4. Choose In-Network Health Care Providers
One of the issues that comes up with managing health care costs is finding a provider you trust. Maybe you have had a doctor for a long period of time, that opts out of Medicare or something changes where they are no longer covered. To avoid going out-of-network, and paying the price, the first thing to know is what kind of provider network you have:
Preferred Provider Organizations (PPOs): As the name suggests, these plans have preferred providers that have been selected for your use. While the insurance company does prefer you use their chosen, in-network providers, there is some flexibility with out-of-network coverage.
Point-of-Service (POS) Plans: Think of POS plans as a hybrid of HMO and PPO plans. You will likely have to choose a PCP within the health insurance plan’s network, but as with a PPO, you have the flexibility to go to out-of-network providers, perhaps just at a higher cost.
Health Maintenance Organizations (HMOs): With this type of plan, you will likely be more limited to the provider network of the HMO, and you will most likely need to choose a primary care physician (PCP) for all referrals. HMOs usually have lower premiums than other plan types.
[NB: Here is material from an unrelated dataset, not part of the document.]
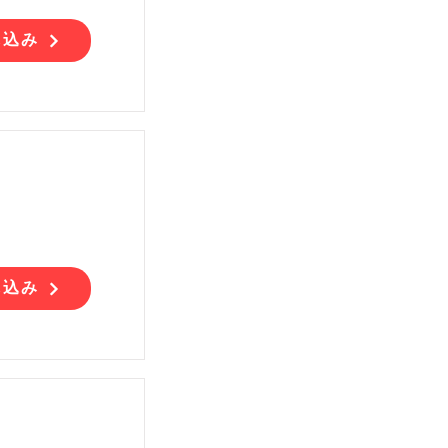
し込み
Exclusive Provider Organizations (EPOs): With this plan, you are covered if you use doctors, specialists, or hospitals in the plan’s network (except in an emergency).
5. Choose the Right Health Plan for You
When deciding what health plan is right for you, think about the medical needs of you and your family. A plan with higher premiums, means that more of your health costs will be covered. This can be ideal for those with chronic health issues like diabetes, as it requires a significant amount of regular care. However, if you do not need this amount of regular care, it could be a better idea to select a plan with a higher deductible.